ECC eschews all that complexity. Writing a safe ECC implementation especially for Edwards or Montgomery curves is pretty simple.
PGP is mortebund and has a lot of cruft.
RSA does some things that are really cool like accumulators, Pallier, etc. But if you are doing them you are doing black magic.
That comment goes off the rails once it starts talking about quantum computers breaking encryption (and only ECC, not RSA).
Yes, (real) Quantum computers can break ECC and RSA encryption. I have no idea why they think the NSA (and apparently Google as well) has secret Quantum Computers that are capable of breaking ECC, but not RSA.
Not to say I agree with that comment. But I think the case for why ECC would be easier to break than RSA using quantum computing is that key sizes of ECC are much smaller so would require less qbits to break.
You can break a 160 bit EC with a 1000 qubit quantum machine. An equivalent 1024 RSA bit key needs about 2000 qbuits. (The following paper has a cool table and formula for working out how many you need for each)
My incredulity is in the idea that Google and the NSA apparently have 1000 qubit machines that can do that, but not 2000 qubit ones (and you should be very confident that will remain the case in future).
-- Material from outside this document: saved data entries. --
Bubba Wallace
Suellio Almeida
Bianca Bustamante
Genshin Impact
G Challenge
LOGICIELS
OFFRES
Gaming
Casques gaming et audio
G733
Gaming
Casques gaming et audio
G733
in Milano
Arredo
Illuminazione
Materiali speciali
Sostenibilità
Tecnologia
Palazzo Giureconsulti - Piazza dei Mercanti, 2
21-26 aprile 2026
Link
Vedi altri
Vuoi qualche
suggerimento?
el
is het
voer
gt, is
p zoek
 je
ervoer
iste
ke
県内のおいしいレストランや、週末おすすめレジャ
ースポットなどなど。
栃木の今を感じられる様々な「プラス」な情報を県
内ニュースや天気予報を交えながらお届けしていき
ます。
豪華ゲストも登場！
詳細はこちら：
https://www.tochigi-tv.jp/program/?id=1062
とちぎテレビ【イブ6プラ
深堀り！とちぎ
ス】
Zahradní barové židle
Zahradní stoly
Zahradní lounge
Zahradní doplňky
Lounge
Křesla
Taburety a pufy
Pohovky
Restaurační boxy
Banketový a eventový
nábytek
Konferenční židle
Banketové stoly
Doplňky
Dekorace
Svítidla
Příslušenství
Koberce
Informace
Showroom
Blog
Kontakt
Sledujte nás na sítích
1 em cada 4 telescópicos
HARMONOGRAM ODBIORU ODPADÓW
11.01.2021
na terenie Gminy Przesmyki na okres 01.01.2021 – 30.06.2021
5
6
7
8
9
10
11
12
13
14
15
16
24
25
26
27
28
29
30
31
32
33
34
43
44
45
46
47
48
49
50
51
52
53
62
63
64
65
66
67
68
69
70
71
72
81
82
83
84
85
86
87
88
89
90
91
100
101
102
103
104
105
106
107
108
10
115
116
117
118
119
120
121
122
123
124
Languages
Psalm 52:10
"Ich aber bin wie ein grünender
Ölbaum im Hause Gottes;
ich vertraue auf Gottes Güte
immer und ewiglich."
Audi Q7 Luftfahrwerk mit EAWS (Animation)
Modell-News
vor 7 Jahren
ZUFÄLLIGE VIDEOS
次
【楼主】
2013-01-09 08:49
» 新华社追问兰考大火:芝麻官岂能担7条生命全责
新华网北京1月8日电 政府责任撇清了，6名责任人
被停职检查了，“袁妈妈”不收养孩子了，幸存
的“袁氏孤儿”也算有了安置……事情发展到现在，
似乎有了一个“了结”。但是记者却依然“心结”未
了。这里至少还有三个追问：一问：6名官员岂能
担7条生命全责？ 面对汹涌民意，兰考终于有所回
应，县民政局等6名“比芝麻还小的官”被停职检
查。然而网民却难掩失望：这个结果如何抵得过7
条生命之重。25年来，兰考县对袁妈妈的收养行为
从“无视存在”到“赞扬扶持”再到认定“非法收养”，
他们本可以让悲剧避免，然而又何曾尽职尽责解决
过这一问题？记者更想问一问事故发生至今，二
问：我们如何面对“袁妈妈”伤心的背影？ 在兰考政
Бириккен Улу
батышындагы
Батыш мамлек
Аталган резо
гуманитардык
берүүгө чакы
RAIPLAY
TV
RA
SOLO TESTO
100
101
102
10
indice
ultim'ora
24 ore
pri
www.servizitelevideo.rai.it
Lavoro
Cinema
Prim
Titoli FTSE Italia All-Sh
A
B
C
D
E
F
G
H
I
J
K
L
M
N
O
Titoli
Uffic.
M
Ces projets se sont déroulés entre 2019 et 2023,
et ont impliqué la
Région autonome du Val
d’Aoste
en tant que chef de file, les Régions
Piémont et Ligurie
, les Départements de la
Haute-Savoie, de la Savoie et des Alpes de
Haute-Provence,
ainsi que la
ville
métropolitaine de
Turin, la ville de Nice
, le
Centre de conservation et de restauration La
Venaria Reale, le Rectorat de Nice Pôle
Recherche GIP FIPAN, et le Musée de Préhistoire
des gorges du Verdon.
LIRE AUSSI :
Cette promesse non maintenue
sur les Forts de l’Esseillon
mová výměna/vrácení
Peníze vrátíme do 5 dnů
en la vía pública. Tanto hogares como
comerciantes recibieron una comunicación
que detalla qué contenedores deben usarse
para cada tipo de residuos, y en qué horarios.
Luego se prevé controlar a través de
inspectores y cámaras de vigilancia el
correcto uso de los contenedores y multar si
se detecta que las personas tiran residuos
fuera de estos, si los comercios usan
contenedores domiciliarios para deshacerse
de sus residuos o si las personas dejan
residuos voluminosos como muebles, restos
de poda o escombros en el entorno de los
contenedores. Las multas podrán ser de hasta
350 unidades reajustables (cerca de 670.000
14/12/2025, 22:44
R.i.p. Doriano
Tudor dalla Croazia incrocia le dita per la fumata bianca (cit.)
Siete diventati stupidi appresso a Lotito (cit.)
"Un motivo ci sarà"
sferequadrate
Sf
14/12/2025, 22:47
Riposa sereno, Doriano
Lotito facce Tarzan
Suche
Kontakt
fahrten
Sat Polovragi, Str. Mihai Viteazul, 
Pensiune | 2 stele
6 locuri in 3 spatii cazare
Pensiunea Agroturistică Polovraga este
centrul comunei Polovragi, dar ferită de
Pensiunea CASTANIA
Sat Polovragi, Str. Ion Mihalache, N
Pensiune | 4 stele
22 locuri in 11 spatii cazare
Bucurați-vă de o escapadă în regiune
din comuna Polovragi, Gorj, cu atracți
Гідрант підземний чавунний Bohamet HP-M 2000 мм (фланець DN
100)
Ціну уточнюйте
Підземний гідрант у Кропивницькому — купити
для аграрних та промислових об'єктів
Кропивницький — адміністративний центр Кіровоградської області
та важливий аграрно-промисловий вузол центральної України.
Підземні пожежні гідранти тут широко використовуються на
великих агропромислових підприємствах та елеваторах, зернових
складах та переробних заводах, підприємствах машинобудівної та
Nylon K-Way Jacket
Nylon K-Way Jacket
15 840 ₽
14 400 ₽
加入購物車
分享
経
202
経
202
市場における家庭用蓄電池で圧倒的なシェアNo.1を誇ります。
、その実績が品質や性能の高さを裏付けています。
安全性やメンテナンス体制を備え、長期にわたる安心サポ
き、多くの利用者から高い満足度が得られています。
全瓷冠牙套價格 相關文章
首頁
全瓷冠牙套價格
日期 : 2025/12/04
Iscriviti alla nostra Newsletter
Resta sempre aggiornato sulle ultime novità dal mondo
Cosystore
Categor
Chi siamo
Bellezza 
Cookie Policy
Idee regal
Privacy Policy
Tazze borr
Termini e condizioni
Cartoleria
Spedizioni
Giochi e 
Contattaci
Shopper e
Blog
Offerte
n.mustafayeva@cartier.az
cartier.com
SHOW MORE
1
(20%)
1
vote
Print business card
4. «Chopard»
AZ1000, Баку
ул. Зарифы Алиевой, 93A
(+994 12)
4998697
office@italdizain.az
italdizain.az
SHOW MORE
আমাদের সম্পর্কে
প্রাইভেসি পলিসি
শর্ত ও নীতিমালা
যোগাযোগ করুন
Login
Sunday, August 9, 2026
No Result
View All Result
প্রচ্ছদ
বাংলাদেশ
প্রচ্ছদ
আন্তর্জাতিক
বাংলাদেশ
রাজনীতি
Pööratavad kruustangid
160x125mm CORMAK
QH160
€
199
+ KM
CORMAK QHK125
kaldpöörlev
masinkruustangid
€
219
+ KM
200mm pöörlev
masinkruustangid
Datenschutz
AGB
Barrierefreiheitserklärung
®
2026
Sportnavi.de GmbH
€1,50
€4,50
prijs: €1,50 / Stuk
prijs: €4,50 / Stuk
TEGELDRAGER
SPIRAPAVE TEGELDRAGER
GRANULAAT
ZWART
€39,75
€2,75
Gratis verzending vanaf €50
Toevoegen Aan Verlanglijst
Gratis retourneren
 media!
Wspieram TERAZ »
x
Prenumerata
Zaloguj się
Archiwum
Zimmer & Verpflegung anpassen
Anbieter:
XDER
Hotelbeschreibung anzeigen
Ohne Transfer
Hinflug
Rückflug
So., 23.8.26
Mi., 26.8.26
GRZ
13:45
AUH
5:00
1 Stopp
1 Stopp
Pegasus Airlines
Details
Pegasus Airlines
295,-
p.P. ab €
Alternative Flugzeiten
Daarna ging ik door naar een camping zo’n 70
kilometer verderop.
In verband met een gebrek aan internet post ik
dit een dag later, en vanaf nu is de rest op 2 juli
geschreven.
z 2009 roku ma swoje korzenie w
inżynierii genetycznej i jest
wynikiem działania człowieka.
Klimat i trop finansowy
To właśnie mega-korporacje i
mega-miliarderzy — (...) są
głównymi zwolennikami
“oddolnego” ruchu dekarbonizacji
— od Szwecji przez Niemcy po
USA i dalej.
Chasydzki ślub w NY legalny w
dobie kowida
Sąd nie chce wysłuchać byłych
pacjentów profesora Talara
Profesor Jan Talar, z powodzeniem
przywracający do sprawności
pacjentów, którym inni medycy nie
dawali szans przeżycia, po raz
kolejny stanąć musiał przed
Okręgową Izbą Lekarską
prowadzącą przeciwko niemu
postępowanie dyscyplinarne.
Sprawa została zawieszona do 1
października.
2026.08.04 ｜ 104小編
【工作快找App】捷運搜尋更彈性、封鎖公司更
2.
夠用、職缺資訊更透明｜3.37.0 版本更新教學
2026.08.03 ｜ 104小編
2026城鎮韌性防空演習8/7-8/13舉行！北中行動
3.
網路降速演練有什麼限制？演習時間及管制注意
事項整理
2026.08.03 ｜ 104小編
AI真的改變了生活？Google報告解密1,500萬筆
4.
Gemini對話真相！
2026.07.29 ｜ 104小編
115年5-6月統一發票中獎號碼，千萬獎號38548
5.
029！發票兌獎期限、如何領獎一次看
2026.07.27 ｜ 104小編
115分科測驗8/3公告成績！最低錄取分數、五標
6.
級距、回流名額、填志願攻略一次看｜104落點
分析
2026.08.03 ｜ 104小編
Note that once you're at the "I have a stable 1000 qubit machine that can perform complex calculations" realm, you can consider doing things like entangling it with that other 1000 qubit machine you have lying around, bringing yourself rapidly into the 2000 qubit realm. Getting to the first part is really hard. If you can pull that off, you're probably only a few years away from the second. The main thing that's stopping us from doing that today is that the (physcial) qubits we've made so far aren't stable enough; getting to a single logical qubit is anticipated to take 1000 physical ones.
The few thousands qubits that you mentioned is logical qubits. With error correction you need tens of millions of physical qubits to break RSA or ECC.
Google and NSA can produce more of the same thing. But they probably have no major secret sauce for things such as error correction that the public does not have.
Curves are 2 to 3 times easier to break than RSA using Shor's algorithm on a hypothetical quantum computer but that is not enough of a factor to really make a difference.
Also, this part in particular displays an alarming lack of nuance:
> if you come to us with a codebase that uses RSA, you will be paying for the hour of time required for us to explain why you should stop using it.